Project Local: What The Food
21 July 2025

Meet The Maker: What The Food
Supplying all Volare stores with raw, vegan, gluten-free treats – that actually taste good.
If you’ve tried a treat from What The Food in one of our stores lately, you’ll already know they’re doing something different. Rich, creamy textures. Flavour that hits. And not a trace of dairy, gluten, or refined sugar in sight.
We caught up with owner and food technologist Katherine Snodgrass to hear what’s happening behind the scenes at WTF, from early starts in the kitchen to freeze-dried raspberry obsessions, and how she’s giving raw food a seriously good name.

From Food Tech to Founder
After 13 years working as a Food Technologist, Katrina was ready for a new challenge. “I thought it was time I had a crack at running my own business,” she says. The timing couldn’t have been better as What The Food, originally founded by Jorja McInness, was up for sale after seven successful years.
“Jorja wanted to spend more time with her young family, and I hadn’t been looking for long when the opportunity popped up. My husband and son are both dairy-free, and I’d been experimenting with raw treats for years, so it felt like a great fit.”
The Science of Slices
Katrina inherited all the original WTF recipes, giving her a solid base to start from. “I’ve just been changing the flavour combinations as I go,” she says. “Out of the new developments, the Coconut Rough took the longest to get right. The Coconut Flat White Bars were the quickest – that one hasn’t changed from my very first version.”
Everything is made by hand in small batches, layered and set with precision. It’s a hands-on process, and one that fits well with her background in food science. “Cashews are my go-to for a creamy texture or caramel base,” she says. “And for decorations, definitely freeze-dried raspberries – they look amazing on almost everything.”
Breaking the Myths
“There’s this myth that vegan food is bland or boring – like rabbit food,” Katrina laughs. “But it couldn’t be further from the truth. We’re all about showing how indulgent, flavour-packed, and satisfying raw vegan treats can be for everyone, not just those with dietary restrictions.”
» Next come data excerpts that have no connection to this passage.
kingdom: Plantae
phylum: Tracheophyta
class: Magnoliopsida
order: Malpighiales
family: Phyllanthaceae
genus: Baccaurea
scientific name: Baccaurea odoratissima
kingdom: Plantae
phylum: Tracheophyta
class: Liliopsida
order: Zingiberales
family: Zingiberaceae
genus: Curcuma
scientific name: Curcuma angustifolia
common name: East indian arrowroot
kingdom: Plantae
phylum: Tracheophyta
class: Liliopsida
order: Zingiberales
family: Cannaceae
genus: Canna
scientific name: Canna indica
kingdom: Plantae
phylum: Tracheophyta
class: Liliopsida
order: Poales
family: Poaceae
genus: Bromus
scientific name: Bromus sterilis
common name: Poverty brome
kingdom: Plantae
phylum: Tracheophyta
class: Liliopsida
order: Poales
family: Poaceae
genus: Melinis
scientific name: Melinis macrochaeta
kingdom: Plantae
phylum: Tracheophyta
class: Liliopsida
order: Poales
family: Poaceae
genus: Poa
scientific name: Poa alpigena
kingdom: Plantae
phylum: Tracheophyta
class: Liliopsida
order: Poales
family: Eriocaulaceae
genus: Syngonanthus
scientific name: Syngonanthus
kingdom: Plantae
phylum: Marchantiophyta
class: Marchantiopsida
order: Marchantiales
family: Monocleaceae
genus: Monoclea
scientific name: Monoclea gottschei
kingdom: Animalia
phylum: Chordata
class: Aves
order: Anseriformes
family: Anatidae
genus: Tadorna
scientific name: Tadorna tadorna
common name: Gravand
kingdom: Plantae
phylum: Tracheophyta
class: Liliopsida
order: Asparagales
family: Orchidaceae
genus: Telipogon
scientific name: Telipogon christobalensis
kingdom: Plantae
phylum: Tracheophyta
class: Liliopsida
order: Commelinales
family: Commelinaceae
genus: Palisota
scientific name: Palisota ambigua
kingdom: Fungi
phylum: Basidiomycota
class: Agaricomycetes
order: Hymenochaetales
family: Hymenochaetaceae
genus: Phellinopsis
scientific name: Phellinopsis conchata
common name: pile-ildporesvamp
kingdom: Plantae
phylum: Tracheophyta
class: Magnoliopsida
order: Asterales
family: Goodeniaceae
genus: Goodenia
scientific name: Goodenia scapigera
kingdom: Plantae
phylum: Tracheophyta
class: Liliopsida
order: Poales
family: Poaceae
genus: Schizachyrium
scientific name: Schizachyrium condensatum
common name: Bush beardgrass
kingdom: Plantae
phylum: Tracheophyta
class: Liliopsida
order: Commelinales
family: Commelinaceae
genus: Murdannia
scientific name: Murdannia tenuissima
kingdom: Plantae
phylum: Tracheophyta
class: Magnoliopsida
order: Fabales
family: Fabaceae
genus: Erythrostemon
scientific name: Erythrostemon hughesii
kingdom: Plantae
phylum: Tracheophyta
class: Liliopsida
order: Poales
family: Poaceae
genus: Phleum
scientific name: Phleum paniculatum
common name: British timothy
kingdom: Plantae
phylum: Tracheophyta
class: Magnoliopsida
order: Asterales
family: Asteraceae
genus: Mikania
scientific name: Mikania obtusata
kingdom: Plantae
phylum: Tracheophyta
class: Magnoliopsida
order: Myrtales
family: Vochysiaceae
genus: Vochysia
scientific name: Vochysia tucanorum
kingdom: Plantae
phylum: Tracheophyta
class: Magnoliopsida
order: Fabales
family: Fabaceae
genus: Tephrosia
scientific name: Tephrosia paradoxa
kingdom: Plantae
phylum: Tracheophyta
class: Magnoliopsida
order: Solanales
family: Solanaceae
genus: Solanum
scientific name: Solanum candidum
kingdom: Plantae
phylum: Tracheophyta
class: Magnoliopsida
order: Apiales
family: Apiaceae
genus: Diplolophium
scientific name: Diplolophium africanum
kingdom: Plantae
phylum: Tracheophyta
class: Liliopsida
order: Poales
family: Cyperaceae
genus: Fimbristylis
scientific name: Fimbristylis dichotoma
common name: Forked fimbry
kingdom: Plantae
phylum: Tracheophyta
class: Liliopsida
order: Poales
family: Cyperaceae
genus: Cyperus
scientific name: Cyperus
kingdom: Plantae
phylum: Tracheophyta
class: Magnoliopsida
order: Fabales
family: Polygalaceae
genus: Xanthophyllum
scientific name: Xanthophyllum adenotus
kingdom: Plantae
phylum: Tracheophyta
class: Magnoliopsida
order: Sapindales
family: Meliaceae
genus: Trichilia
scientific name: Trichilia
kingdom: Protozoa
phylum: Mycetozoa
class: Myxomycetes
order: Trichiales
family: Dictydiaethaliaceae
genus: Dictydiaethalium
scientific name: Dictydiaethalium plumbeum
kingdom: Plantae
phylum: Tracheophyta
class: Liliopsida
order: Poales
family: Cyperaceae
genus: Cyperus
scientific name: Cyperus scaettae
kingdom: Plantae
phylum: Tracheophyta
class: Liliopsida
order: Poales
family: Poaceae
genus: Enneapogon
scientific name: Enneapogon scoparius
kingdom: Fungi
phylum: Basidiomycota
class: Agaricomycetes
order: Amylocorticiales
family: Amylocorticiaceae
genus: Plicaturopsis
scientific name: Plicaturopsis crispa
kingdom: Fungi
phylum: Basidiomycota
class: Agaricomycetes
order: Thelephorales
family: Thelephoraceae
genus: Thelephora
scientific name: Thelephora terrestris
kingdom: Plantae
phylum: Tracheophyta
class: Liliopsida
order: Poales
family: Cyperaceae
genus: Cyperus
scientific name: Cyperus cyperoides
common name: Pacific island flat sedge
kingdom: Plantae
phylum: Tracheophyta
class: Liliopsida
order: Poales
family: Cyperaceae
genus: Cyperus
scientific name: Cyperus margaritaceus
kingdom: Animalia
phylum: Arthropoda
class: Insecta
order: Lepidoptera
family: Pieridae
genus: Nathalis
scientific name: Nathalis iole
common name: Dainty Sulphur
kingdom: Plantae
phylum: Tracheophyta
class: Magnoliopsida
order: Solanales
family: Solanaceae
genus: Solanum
The bonus? They just happen to be gluten-free and dairy-free too. “Those two things often go hand in hand with raw sweets, and the options out there are still pretty limited – so it’s great to be able to offer something that covers all bases but still tastes amazing.”
From the Kitchen to the Counter
Most weekdays start early in the kitchen, depending on the school drop-off schedule. “When my husband’s on, I get in early and start making products and packing orders,” Katrina says. “Each layer of the bars needs time to set before the next, so I usually have a few different flavours on the go at once.”
Afternoons are often spent on local deliveries, and her cabinet in Te Awamutu is open Wednesday to Friday. “I organise the cabinet first thing in the morning, then get to chat to customers throughout the day. There’s a lot of admin too – that gets slotted in wherever I can.”
Local Love
You can now find What The Food treats in every Volare store – an easy companion to your morning sourdough run. And Katrina’s a fan herself. “You can’t really go past a coffee and donut from Volare,” she says. “That’s a go-to.”
She draws inspiration from the local scene. “We’re so spoiled in the Waipā for cafés. The food and coffee scene is amazing – I’m always getting ideas. And the Cambridge Farmers Market is such a great place to try and learn new things.”
What’s Next for WTF?
With a bold new look now rolled out across their website, packaging, and social media, What The Food is stepping confidently into its next chapter. “It’s brighter, bolder, and more reflective of where the brand is heading,” Katrina says. With a calendar full of food shows and new stockists coming on board, there’s plenty to be excited about.
And if we ever challenge her to make a Volare-inspired slice? “I’d probably try something with orange and date to match the Orange & Date Scone – that one is so delicious. I’m not sure I could pull off a gluten-free sourdough flavour… but I’d give it a go!”